====== INFORMATION SUPPLIED

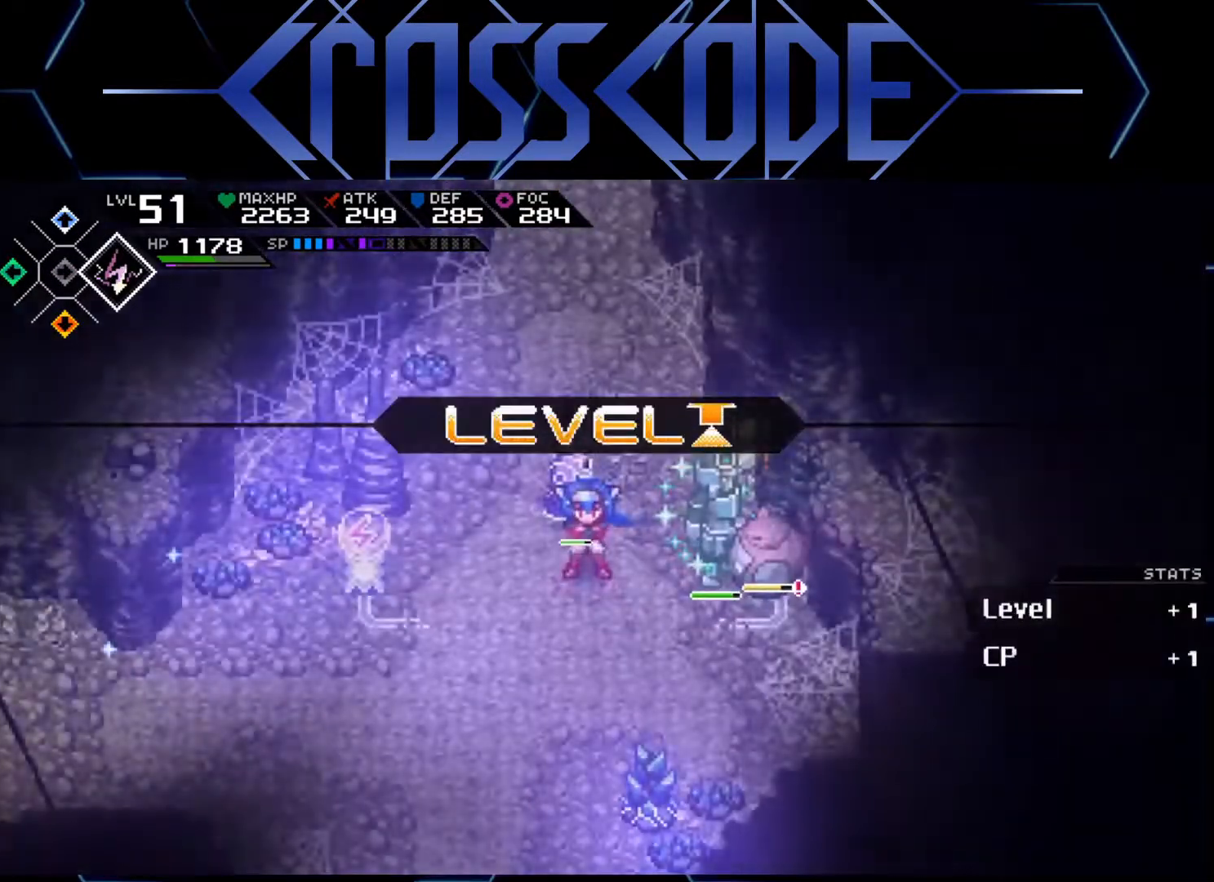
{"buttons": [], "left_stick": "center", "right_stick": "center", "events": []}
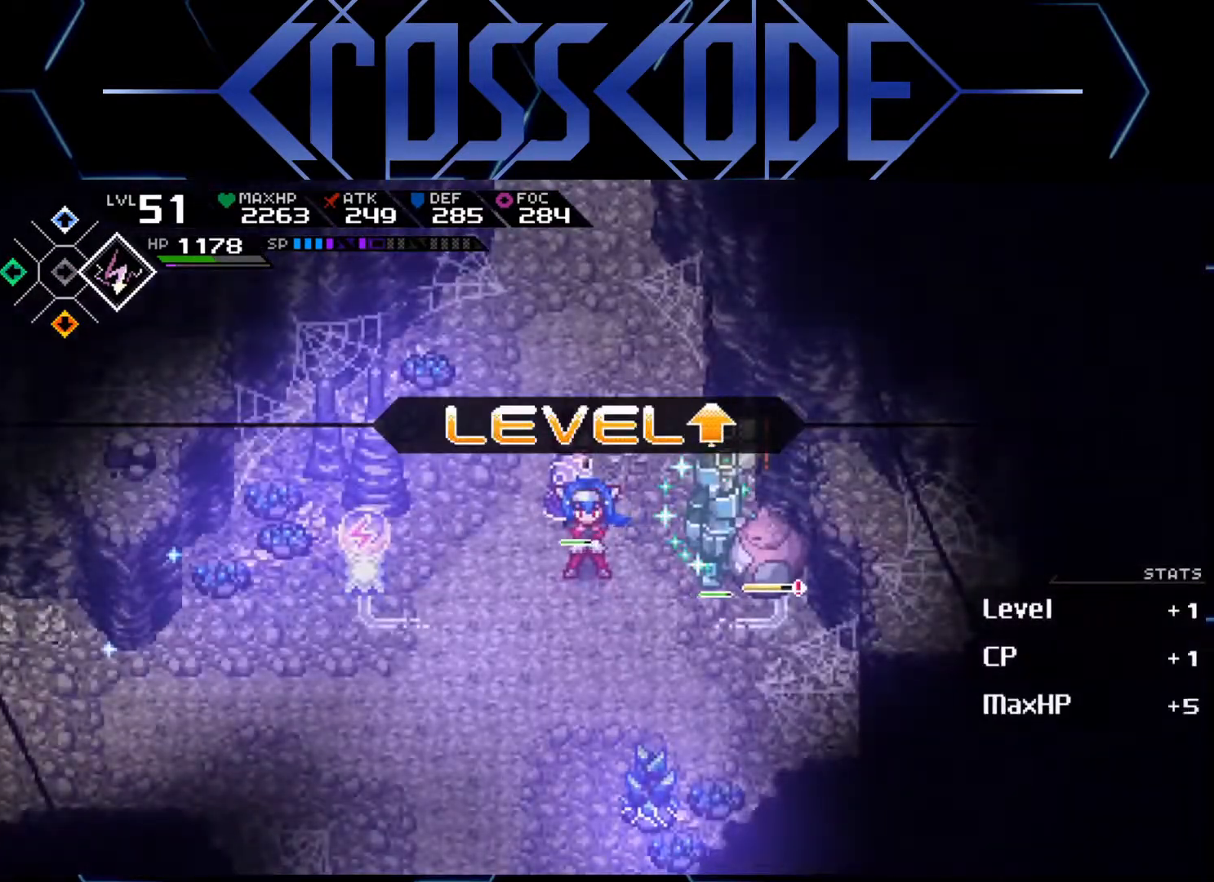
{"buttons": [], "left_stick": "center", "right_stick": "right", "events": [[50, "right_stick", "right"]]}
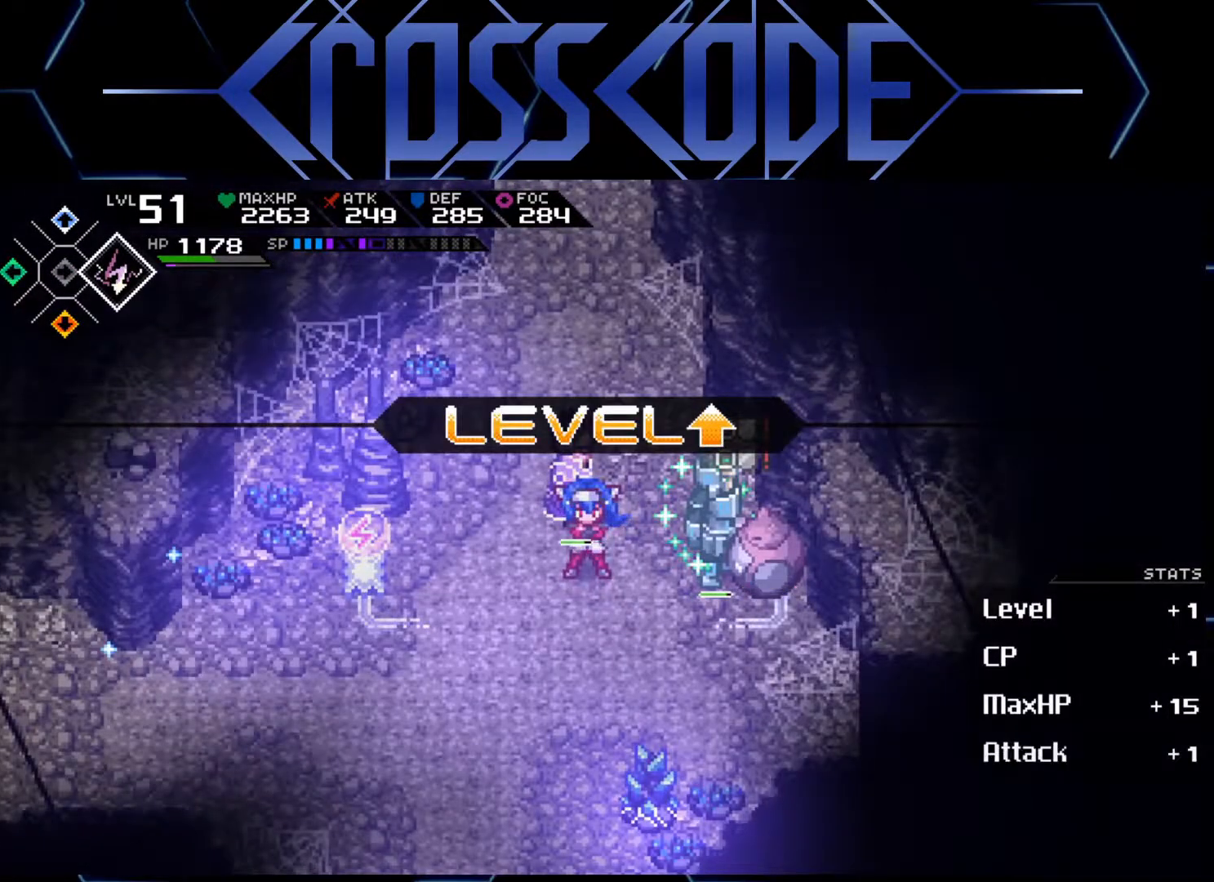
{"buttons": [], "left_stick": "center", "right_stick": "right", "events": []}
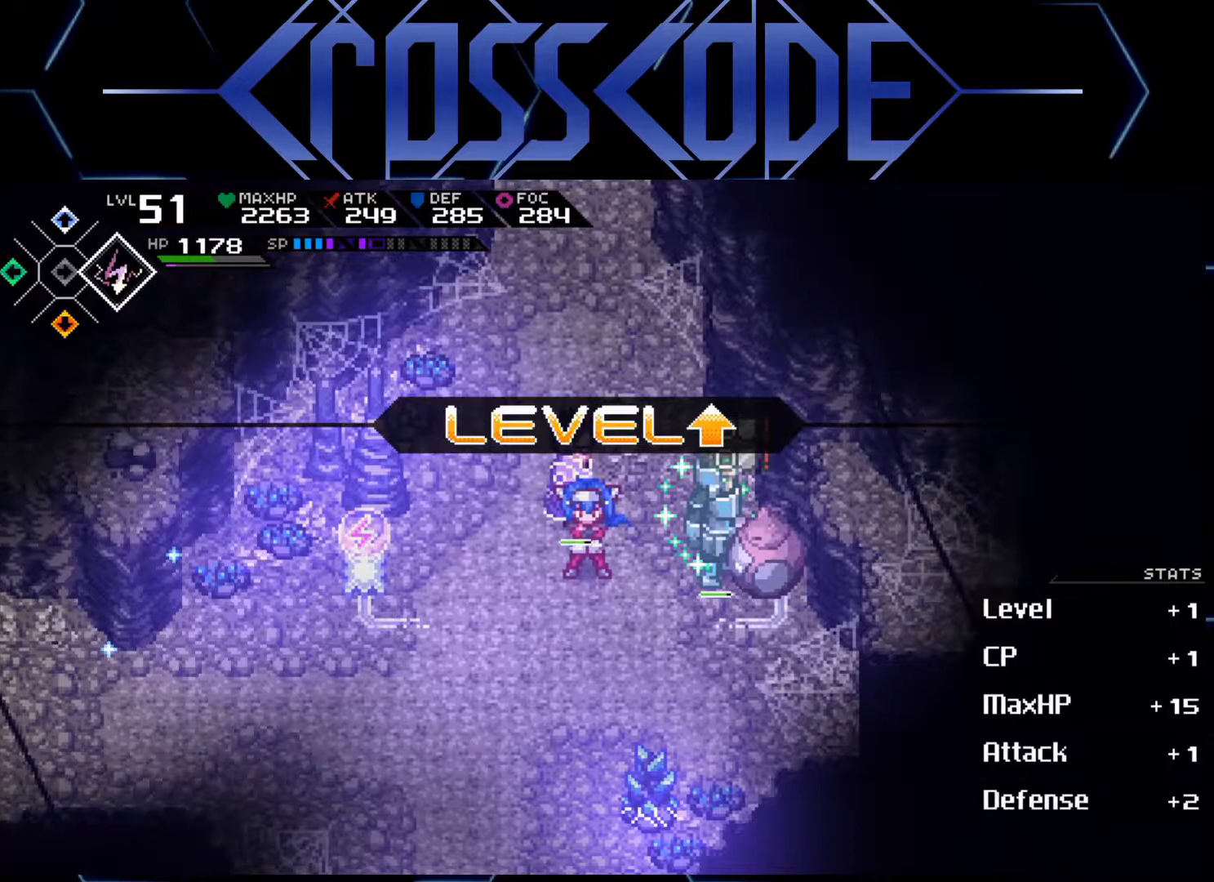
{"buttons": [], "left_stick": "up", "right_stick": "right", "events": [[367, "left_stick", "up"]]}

============

**YOUR GOAL:** Pictures aside, print every line of the material exactly.

**EXERCISE RESPONSE:**
{"buttons": [], "left_stick": "center", "right_stick": "center", "events": []}
{"buttons": [], "left_stick": "center", "right_stick": "right", "events": [[50, "right_stick", "right"]]}
{"buttons": [], "left_stick": "center", "right_stick": "right", "events": []}
{"buttons": [], "left_stick": "up", "right_stick": "right", "events": [[367, "left_stick", "up"]]}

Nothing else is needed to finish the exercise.